• Work instruction: Copy the material below verbatim from its first line through the line containing "10: (956, 379)", with both ends included. Leave out the pictures.

• Data entries:
════
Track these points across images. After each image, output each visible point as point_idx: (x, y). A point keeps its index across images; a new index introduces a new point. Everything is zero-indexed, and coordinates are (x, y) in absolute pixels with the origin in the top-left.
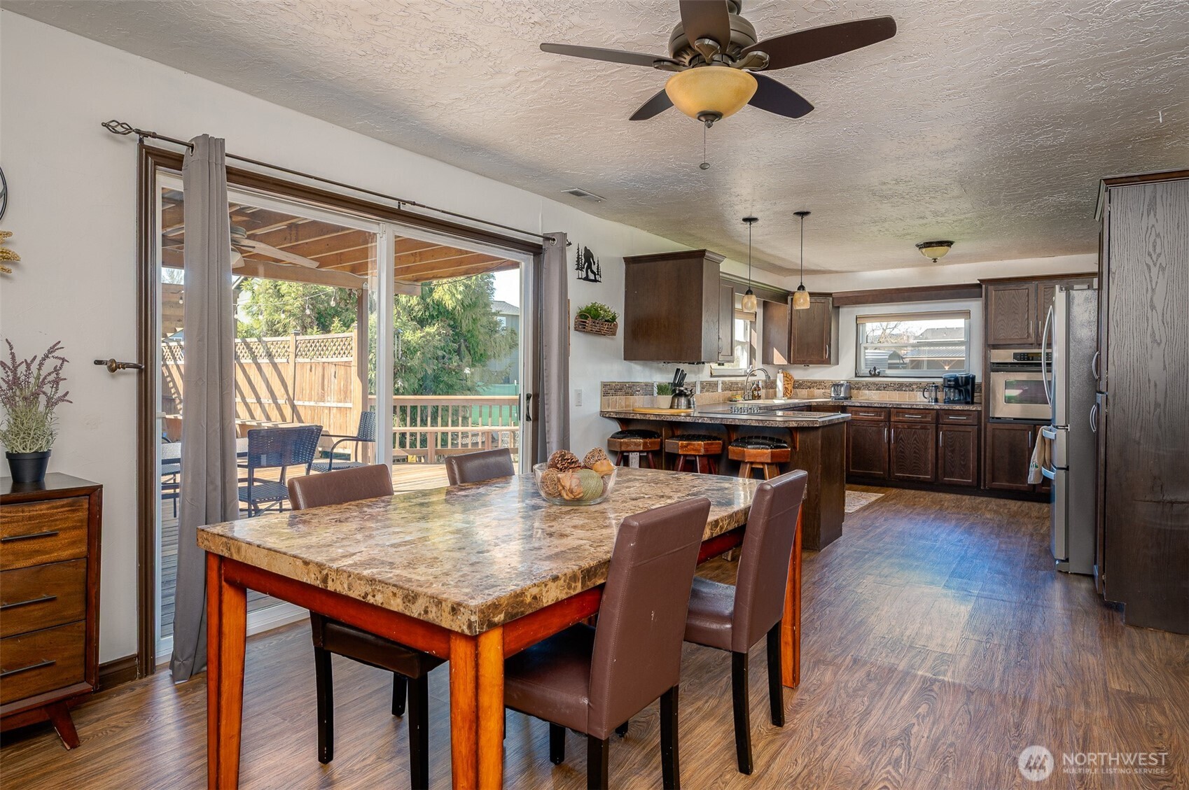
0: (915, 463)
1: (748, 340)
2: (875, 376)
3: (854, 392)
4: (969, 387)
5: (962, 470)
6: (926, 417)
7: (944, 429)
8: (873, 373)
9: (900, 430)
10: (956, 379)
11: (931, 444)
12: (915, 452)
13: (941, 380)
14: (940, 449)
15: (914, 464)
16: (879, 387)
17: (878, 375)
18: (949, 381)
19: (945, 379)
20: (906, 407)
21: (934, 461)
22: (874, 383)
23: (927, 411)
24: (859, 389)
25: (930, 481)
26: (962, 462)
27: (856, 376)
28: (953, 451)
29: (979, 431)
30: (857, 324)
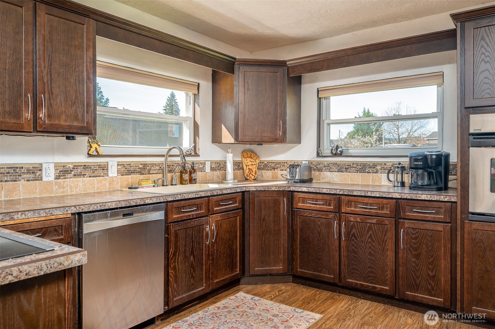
════
• Exercise solution:
Track these points across images. After each image, output each visible point as point_idx: (x, y). A point keeps its index across images; a new index introduces a new point. Everything is zero-indexed, and coordinates are (x, y) in absolute pixels with the origin in the top-left.
0: (915, 463)
1: (748, 340)
2: (875, 376)
3: (854, 392)
4: (969, 387)
5: (962, 470)
6: (926, 417)
7: (944, 429)
8: (873, 373)
9: (900, 430)
10: (956, 379)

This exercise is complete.